● TO DO
Copy every row below word for word, leaving out the pictures.

● RECORDS FOR THE EXERCISE
•••

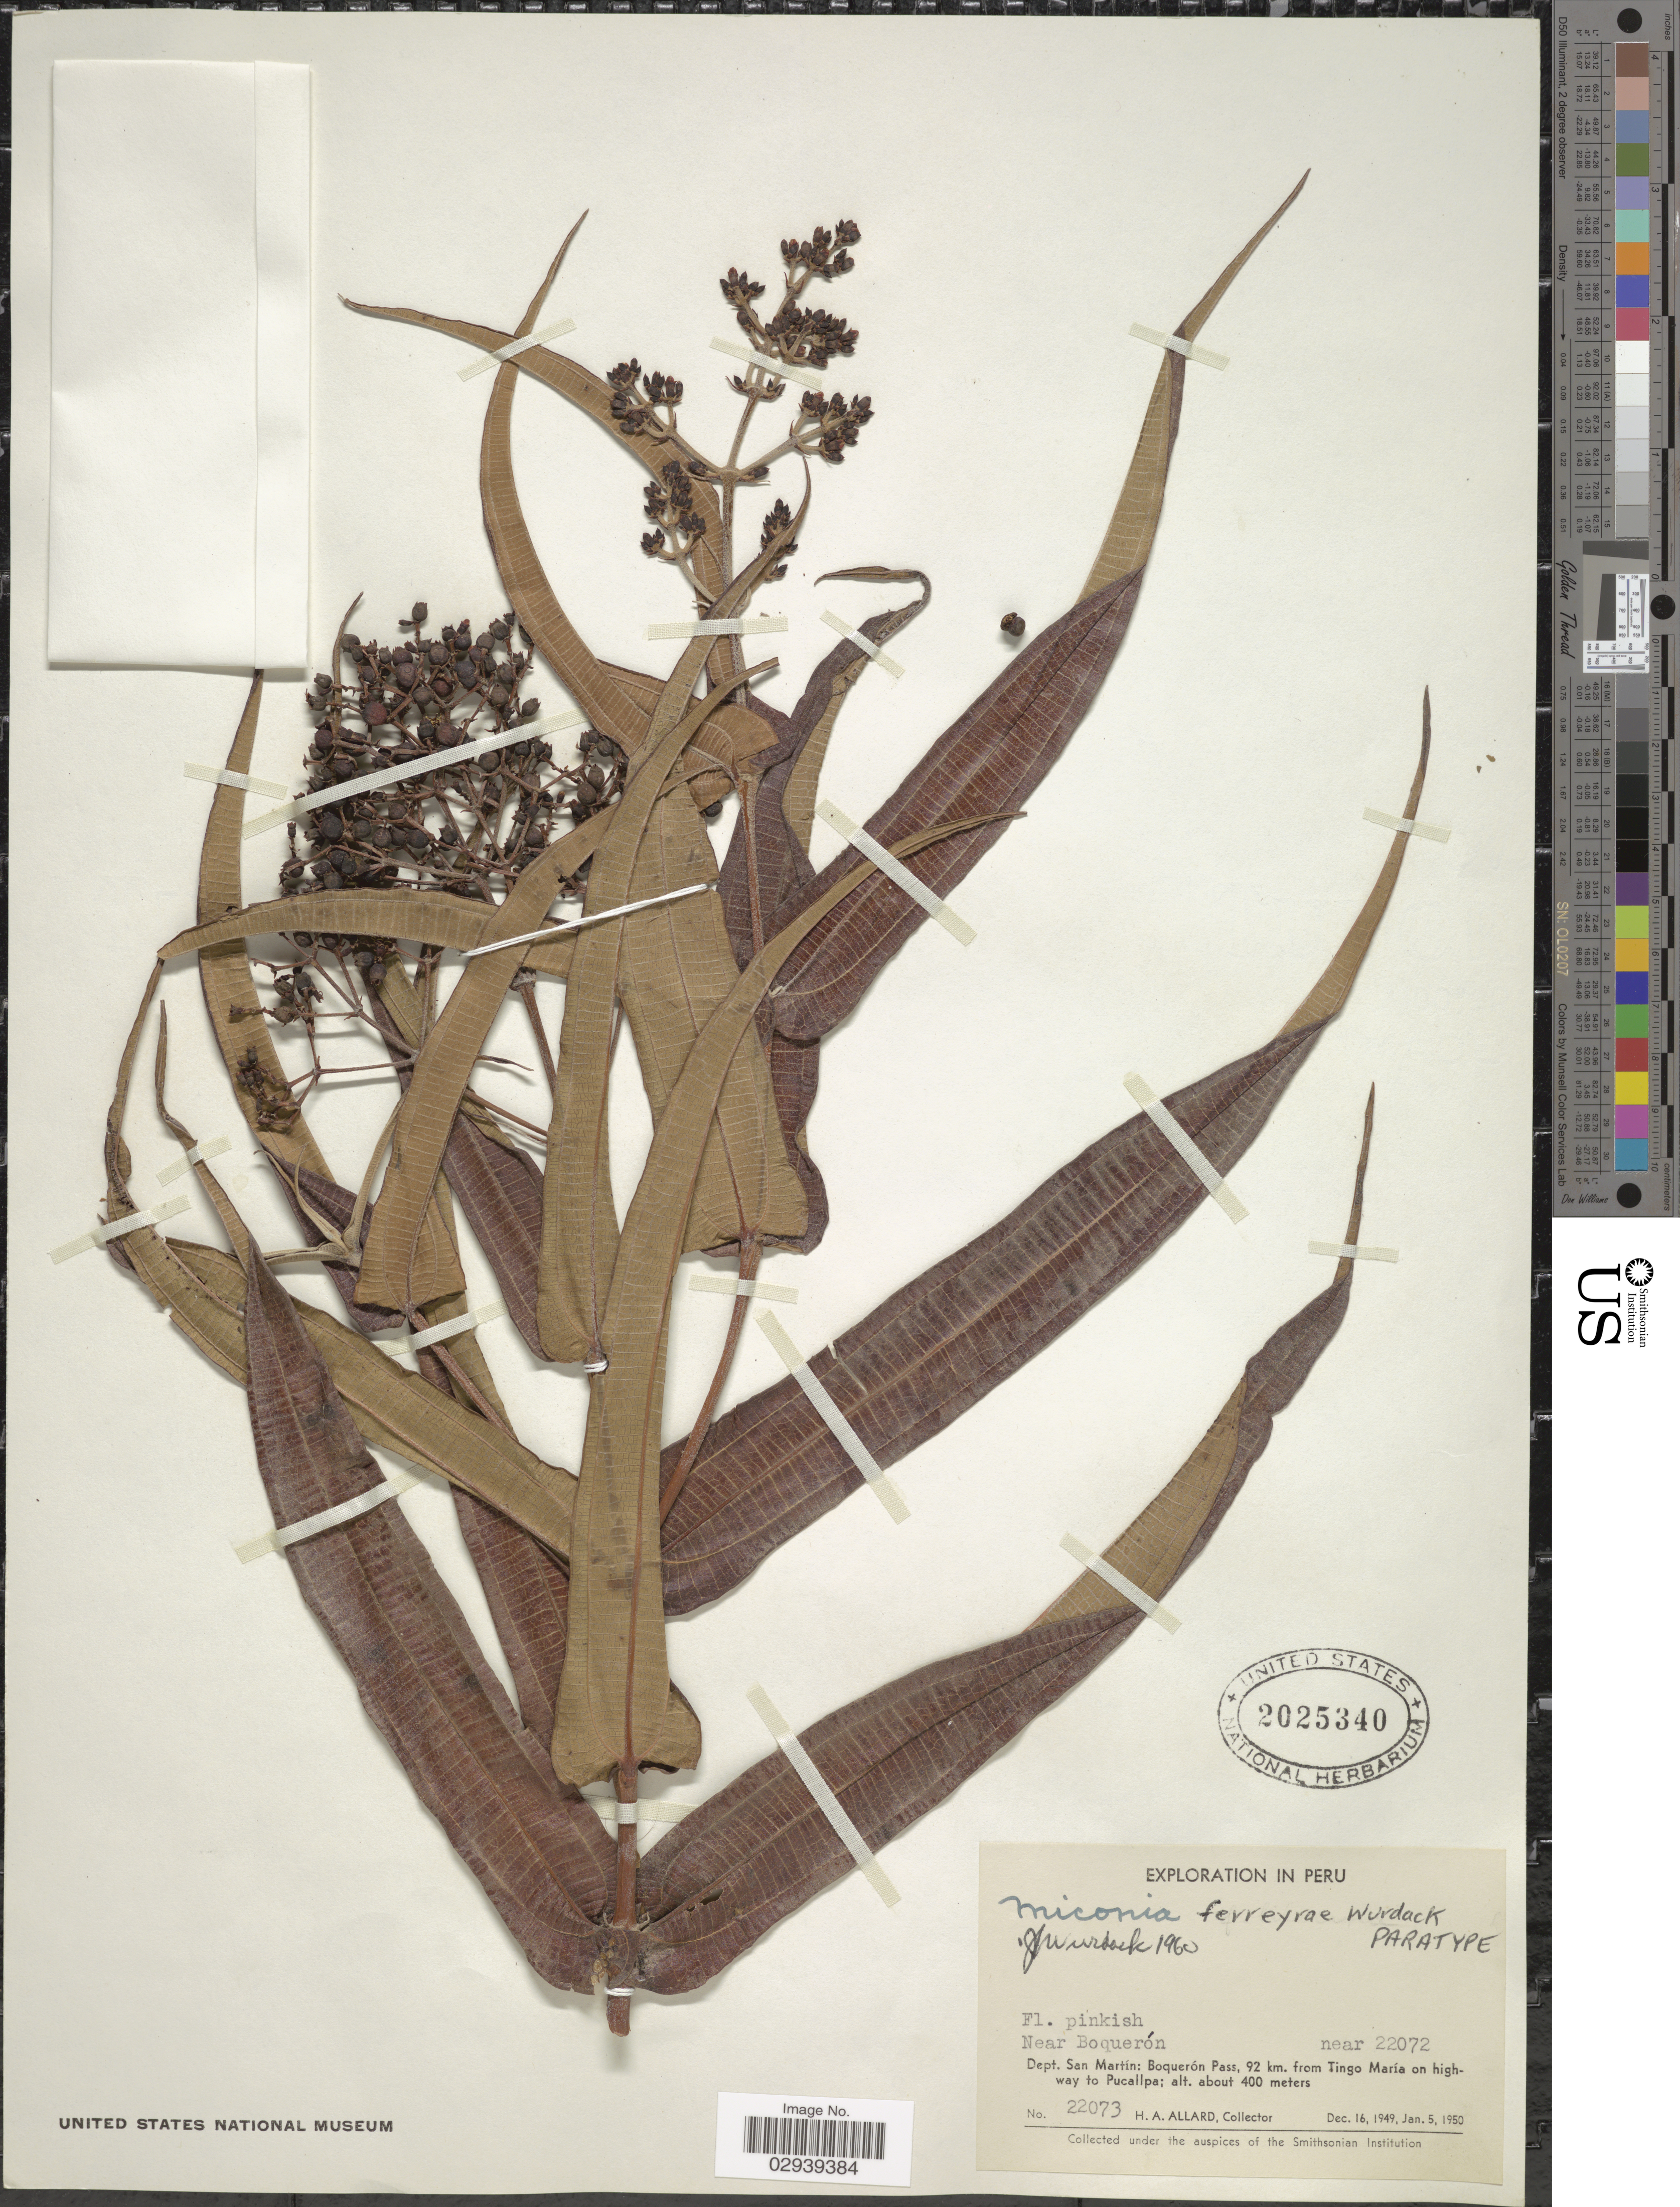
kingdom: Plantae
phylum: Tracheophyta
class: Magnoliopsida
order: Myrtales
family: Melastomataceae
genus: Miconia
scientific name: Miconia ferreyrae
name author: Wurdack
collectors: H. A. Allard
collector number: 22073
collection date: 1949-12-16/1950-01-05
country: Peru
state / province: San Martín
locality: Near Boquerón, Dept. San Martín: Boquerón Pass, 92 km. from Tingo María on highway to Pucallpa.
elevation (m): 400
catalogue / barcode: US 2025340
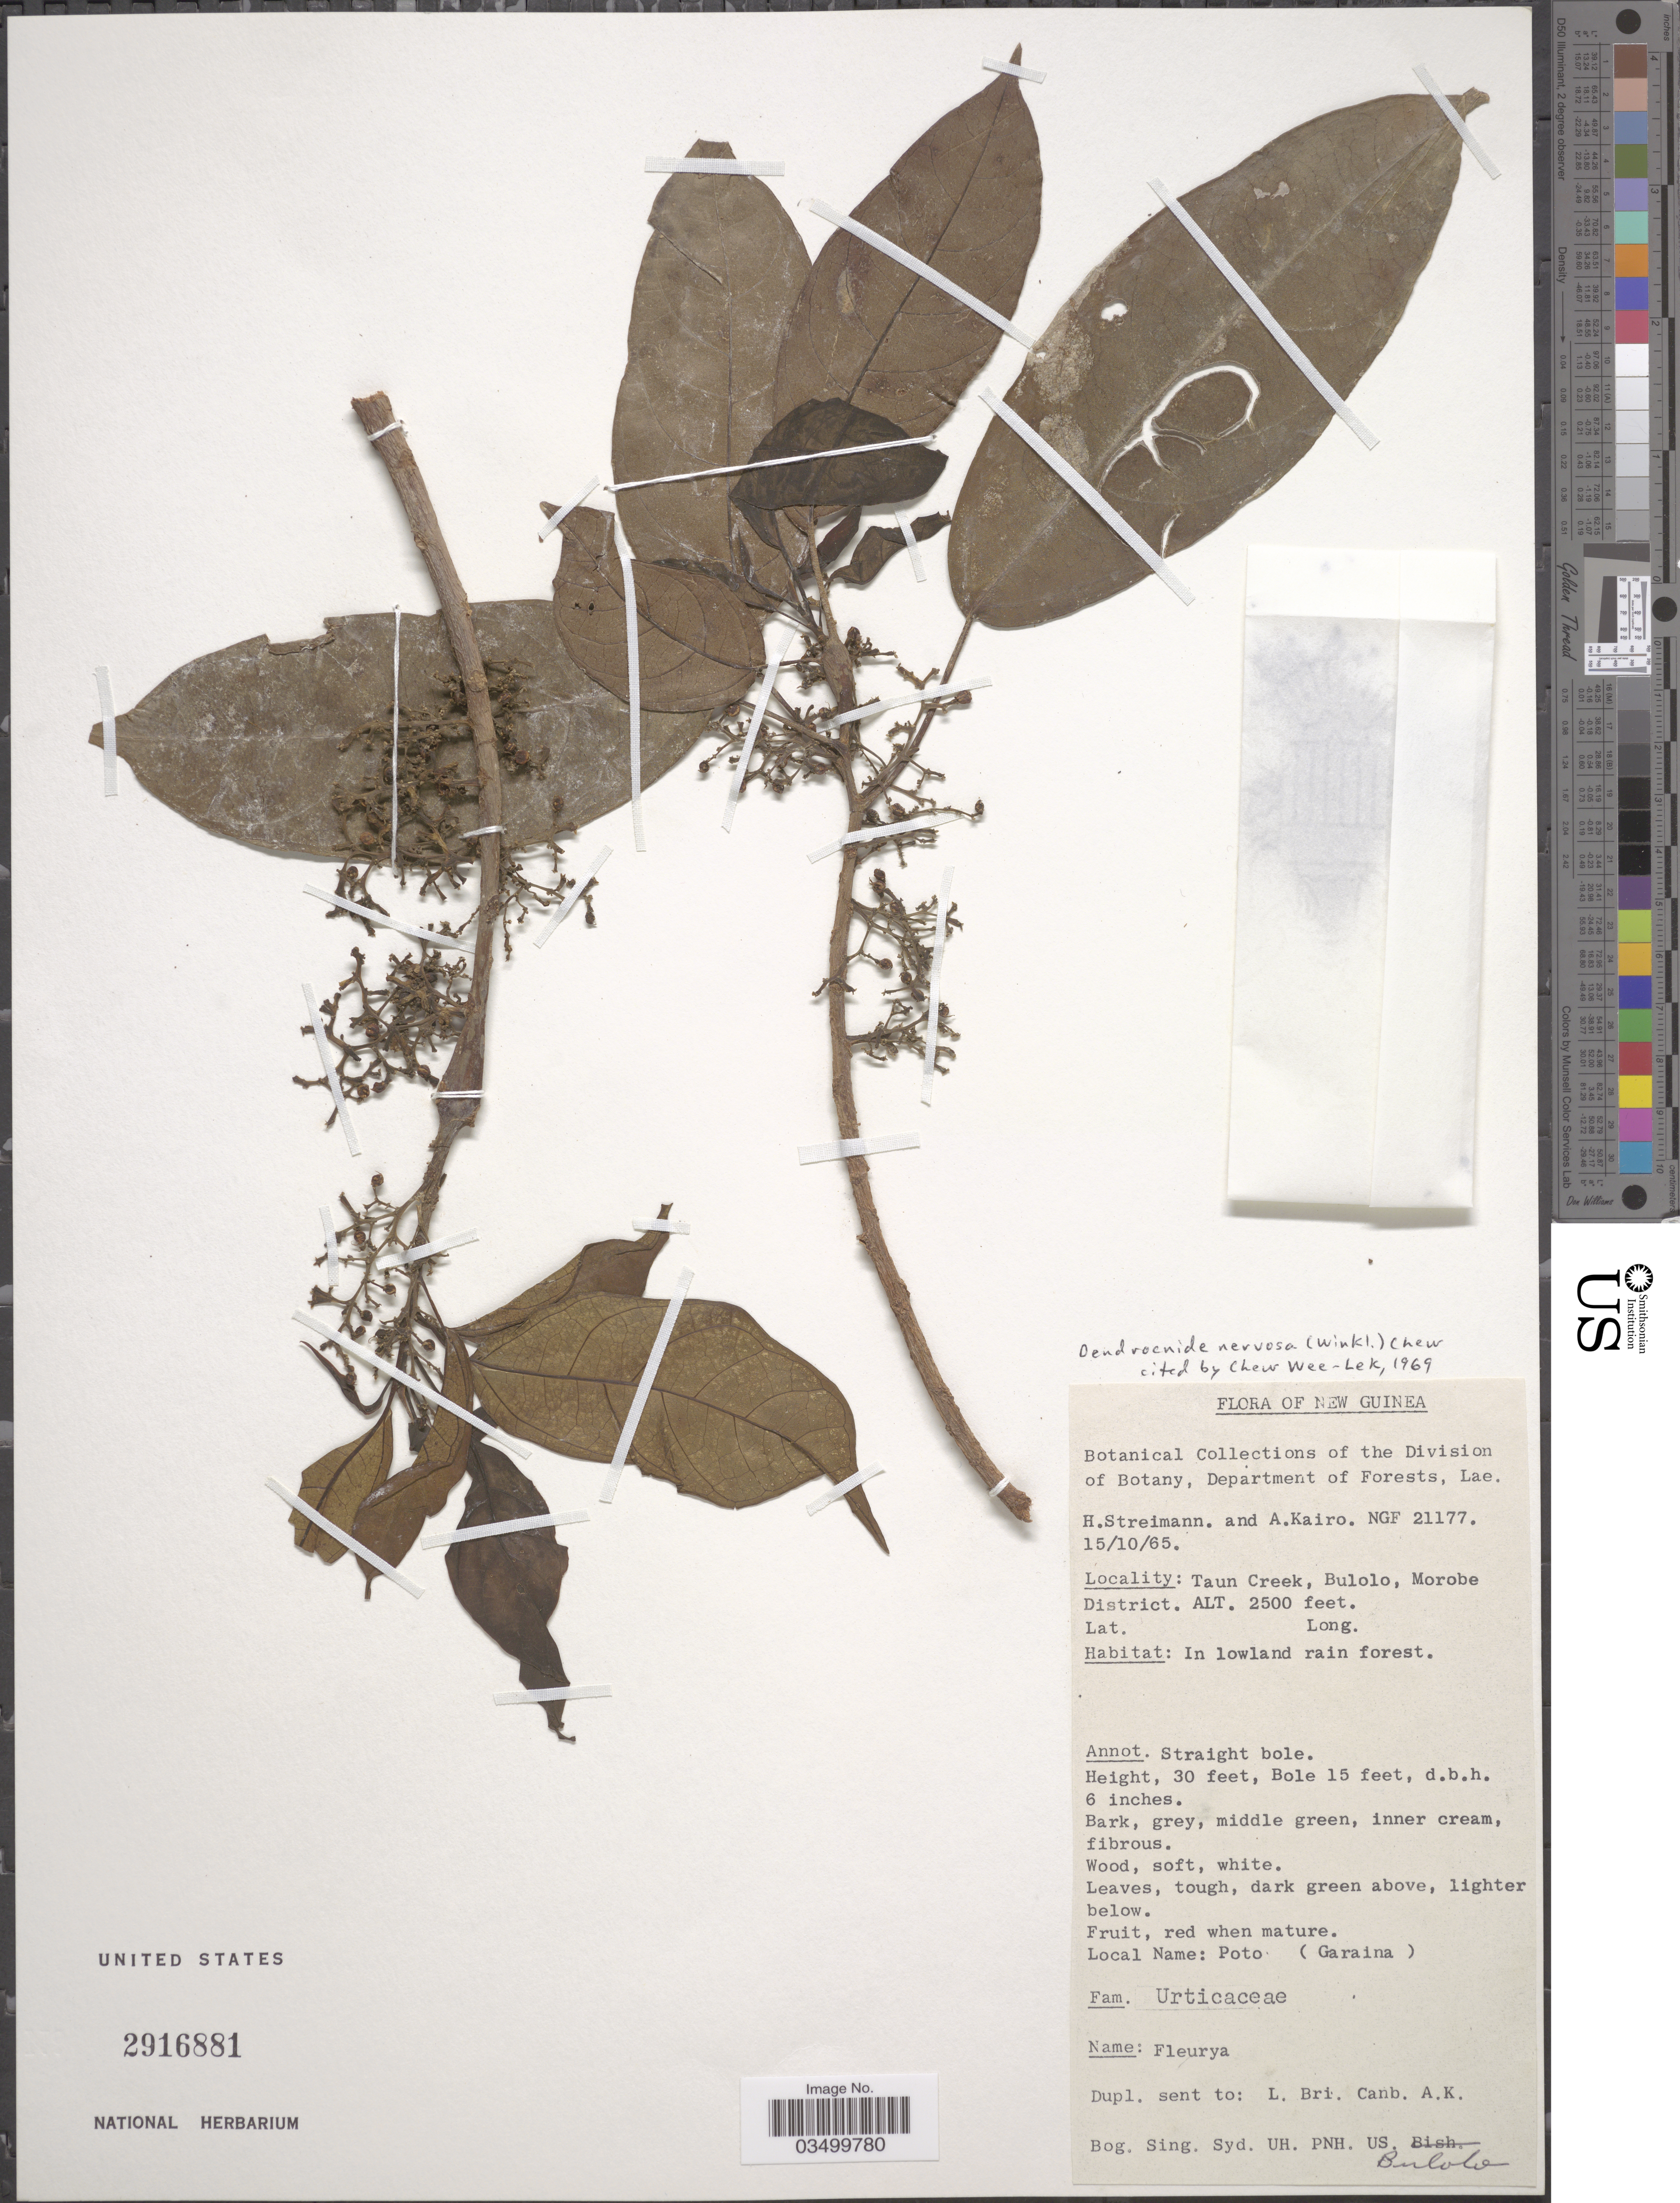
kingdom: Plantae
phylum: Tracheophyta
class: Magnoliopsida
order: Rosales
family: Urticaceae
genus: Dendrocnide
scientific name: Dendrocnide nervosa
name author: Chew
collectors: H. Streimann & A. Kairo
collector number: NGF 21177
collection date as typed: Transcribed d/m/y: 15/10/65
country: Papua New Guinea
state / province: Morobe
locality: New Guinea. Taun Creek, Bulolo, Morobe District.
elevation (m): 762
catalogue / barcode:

•••

● EXPECTED ANSWER
kingdom: Plantae
phylum: Tracheophyta
class: Magnoliopsida
order: Myrtales
family: Melastomataceae
genus: Miconia
scientific name: Miconia ferreyrae
name author: Wurdack
collectors: H. A. Allard
collector number: 22073
collection date: 1949-12-16/1950-01-05
country: Peru
state / province: San Martín
locality: Near Boquerón, Dept. San Martín: Boquerón Pass, 92 km. from Tingo María on highway to Pucallpa.
elevation (m): 400
catalogue / barcode: US 2025340
kingdom: Plantae
phylum: Tracheophyta
class: Magnoliopsida
order: Rosales
family: Urticaceae
genus: Dendrocnide
scientific name: Dendrocnide nervosa
name author: Chew
collectors: H. Streimann & A. Kairo
collector number: NGF 21177
collection date as typed: Transcribed d/m/y: 15/10/65
country: Papua New Guinea
state / province: Morobe
locality: New Guinea. Taun Creek, Bulolo, Morobe District.
elevation (m): 762
catalogue / barcode:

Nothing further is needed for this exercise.